Put on the spot and asked to pick an all time TT 4x400 team, he would go with Wendell Mottley; Kent Bernard, Edwin Roberts; Mike Paul, himself and a toss up between Alvin Daniel and Neal DaSilva. He admits that Patrick Dalice deserves consideration as well, but "Alvin was more talented."

 

He added that the order of the team was not important. "The coach will decide that. He can work with the team and figure out the order."

 

 

                    Willing to share his knowledge

 

He explains that he has not really had an opportunity to train other athletes at home. "I wish I could work with them. However, other Coaches don't like to communicate. They think you are trying to take their athlete. I think of the country not myself. One should prepare an athlete to do his best at the highest level. I was in two Olympic finals. I have some knowledge. The Coaches and I can help the athletes. We should put our hands together."

 

                                                     Ian Morris, courteous and down to earth

 

I first met Ian Morris at the World Indoor Champs in Toronto ('93). I worked as security for a conference in a building next to the Sky Dome. All the athletes would walk past me, on their way to the 'Dome.

 

I was able to speak to the TT team on more than one occasion.

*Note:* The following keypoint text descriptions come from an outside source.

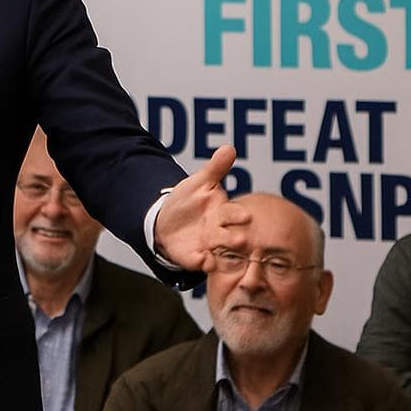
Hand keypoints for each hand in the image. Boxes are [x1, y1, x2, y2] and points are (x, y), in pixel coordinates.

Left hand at [152, 145, 247, 270]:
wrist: (166, 220)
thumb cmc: (188, 200)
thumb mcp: (199, 182)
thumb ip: (215, 168)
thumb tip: (229, 148)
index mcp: (223, 212)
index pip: (233, 213)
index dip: (238, 214)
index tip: (245, 215)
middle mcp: (220, 231)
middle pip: (230, 235)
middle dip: (234, 237)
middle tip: (240, 240)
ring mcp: (209, 246)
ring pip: (219, 250)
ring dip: (221, 252)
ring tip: (218, 252)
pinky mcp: (196, 258)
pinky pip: (200, 262)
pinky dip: (202, 262)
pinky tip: (202, 261)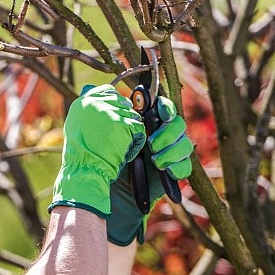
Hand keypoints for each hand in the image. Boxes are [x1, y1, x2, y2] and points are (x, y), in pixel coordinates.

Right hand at [48, 84, 145, 217]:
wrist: (84, 170)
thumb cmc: (80, 155)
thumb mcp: (75, 125)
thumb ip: (86, 108)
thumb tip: (90, 89)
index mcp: (83, 102)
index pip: (108, 91)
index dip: (116, 104)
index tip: (115, 120)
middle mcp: (96, 102)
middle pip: (123, 102)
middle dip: (124, 119)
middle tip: (118, 137)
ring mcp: (110, 112)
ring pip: (133, 115)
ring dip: (130, 132)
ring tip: (119, 146)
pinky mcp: (123, 124)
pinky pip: (139, 128)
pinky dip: (136, 142)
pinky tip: (125, 151)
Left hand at [107, 96, 193, 244]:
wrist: (112, 187)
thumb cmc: (109, 156)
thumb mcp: (103, 132)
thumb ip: (99, 110)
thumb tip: (88, 88)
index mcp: (149, 123)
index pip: (165, 108)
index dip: (166, 108)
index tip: (160, 113)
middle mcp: (163, 136)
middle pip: (179, 126)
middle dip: (167, 134)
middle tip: (151, 144)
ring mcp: (170, 154)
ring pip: (185, 146)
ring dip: (171, 152)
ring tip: (155, 161)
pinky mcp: (173, 172)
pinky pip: (186, 168)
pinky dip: (177, 169)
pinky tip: (165, 171)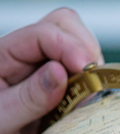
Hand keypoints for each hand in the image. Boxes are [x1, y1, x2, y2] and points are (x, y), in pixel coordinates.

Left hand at [0, 8, 102, 133]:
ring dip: (94, 70)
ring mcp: (45, 76)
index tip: (87, 70)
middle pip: (65, 27)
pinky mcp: (62, 95)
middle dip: (85, 48)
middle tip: (94, 79)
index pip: (44, 32)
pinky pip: (86, 79)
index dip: (69, 46)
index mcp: (3, 57)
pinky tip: (92, 105)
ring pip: (80, 51)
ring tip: (92, 96)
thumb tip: (60, 72)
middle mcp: (25, 60)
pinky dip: (96, 87)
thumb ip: (28, 97)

When I asked for autographs of the relay squad, Morris walked around and made sure I got everybody's including the manager.

 

When I called him for this interview, we agreed on a time for the next day. He then thanked me for my courtesy. I had to remind him that I would be interrupting his work day and that it was I who should be thanking him.

 

He is as courteous and down to earth as he was back in his hey day.

 

When told that many Trinidadian and WI track fans still remember him, Morris finished  the interview by saying:

 

"I would like to thank all those who supported me. I am grateful for that."

Editor's note: This interview was first conducted in 2004. Machel Cedenio holds the national Record of 44.01, placing fourth at the Rio 2016 Olympic Final. It is the fastest fourth place finish in Olympic history. (August 2018)

Ian Morris

Tesoro Games (TT), 1985. l-r, Ian Morris (TT), Mark Rowe (US) and Carlyle Bernard (TT).